Just a random example from narrativeweb as I am familiar with that module:
Of course, AI will tend to apply the rules literally. I think the rules are not always appropriate.
(2) I think that all functions and methods should have Sphinx style docstrings so that they can be extracted into the Gramps API documentation https://www.gramps-project.org/docs/. In the past, people have probably been quite lazy about writing documentation for the purpose that it would be extracted into this API docs, but now with the AI guides, we might be in the situation where AI (and human interpretation of the AI guides) will tend to limit completion of the documentation, at the same time as AI will actually make it much simpler to provide better documentation. (I know I tried getting AI to review and help with docs of an addon, and it was really helpful in providing Sphinx documentation).
I made a suggestion for #2279, but I think maybe it was too late to be fully considered, or needs some discussion.
Import Grouping
Imports must be organized into sections, each preceded by a comment header of this form:
Not all sections are required — include only those that apply.
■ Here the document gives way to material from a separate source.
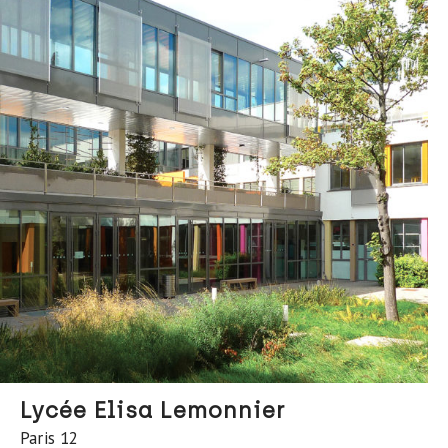
Lycée Elisa Lemonnier
Paris 12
Common section names used in the codebase include
Standard Python modules,GTK/Gnome modules, andGramps modules.Again, this rule has forced AI to require all imports to conform to this rule. There are about 1280 .py files in the gramps repository (according to Google AI which may be rubbish). Of those, about 284 have a Python Modules comment and 376 have a Standard Python modules comment (case ignored). This has led to a PR #2284 suggesting some 1089 file changes. I don't think the programming guidelines https://gramps-project.org/wiki/index.php/Programming_guidelines#Imports actually suggests anything about these section headers for imports.
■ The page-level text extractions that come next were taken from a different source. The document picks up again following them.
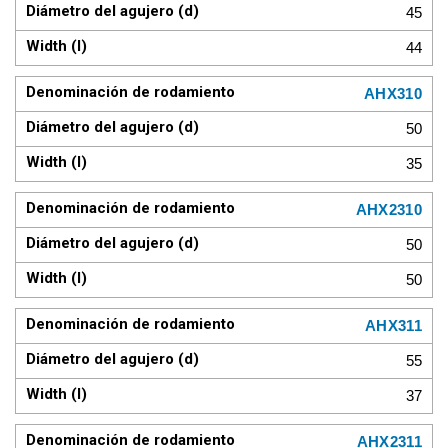
45
44
AHX310
50
35
AHX2310
50
50
AHX311
55
37
AHX2311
Do we really want to make that many changes, when some of the modules may have very few, or very simple imports - the style and taste of the writer may be better than an automatic AI suggestion. (Ref Guido and hobgoblins).
Inline suppression comments such as # pylint: disable=import-outside-toplevel are not acceptable.
I agree that pylint is really useful, and can catch some errors that AI misses. However:
Again, I think that this rule is too restrictive. As an example, I have an addon where an import is only needed if debug logging is turned on, so I have put it guarded by the relevant debug test later in the code with a pylint disable comment. Similarly, there is an import that will only be needed in an edge case, so it is guarded by that edge case with a disable comment. These are just my examples, you may disagree with them or maybe you would have written them differently - that is not the point. I can understand that pylint comments like too many local variables or too many parameters or too many branches should probably NOT be disabled, because one would want to see them in pylint output. The point is that the rule in AGENTS.md is just too strict.